Start of Exercise data

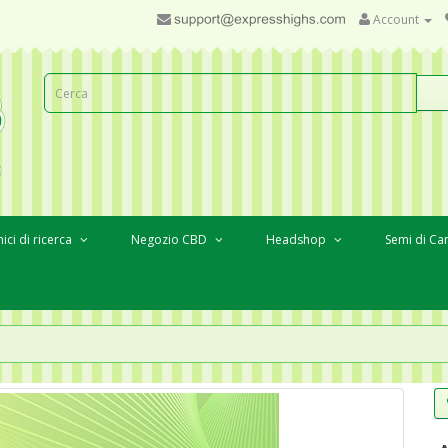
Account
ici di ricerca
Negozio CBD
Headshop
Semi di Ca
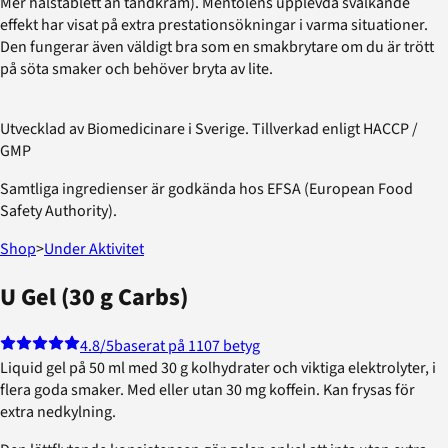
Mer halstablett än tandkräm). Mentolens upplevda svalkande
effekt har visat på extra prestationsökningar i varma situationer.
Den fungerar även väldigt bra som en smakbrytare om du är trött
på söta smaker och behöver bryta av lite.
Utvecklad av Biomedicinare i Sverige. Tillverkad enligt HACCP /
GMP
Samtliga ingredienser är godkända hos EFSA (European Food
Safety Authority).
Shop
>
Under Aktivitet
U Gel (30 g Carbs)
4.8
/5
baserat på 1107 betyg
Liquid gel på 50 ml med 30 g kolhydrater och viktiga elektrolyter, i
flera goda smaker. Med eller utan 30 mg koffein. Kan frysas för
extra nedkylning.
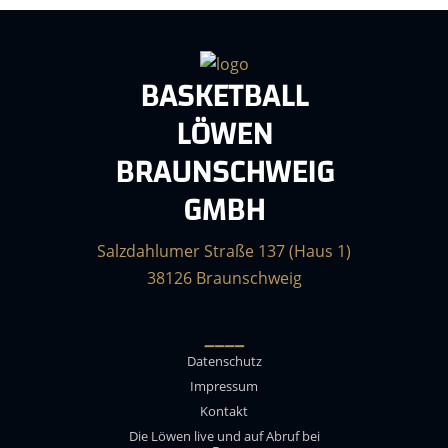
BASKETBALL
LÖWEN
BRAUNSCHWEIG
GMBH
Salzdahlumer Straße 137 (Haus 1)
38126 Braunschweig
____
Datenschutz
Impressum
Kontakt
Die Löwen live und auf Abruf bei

End of Exercise data

> _What you should do_: Every line that holds the word "extra" should be copied from the records.

> _Task output_:
effekt har visat på extra prestationsökningar i varma situationer.
extra nedkylning.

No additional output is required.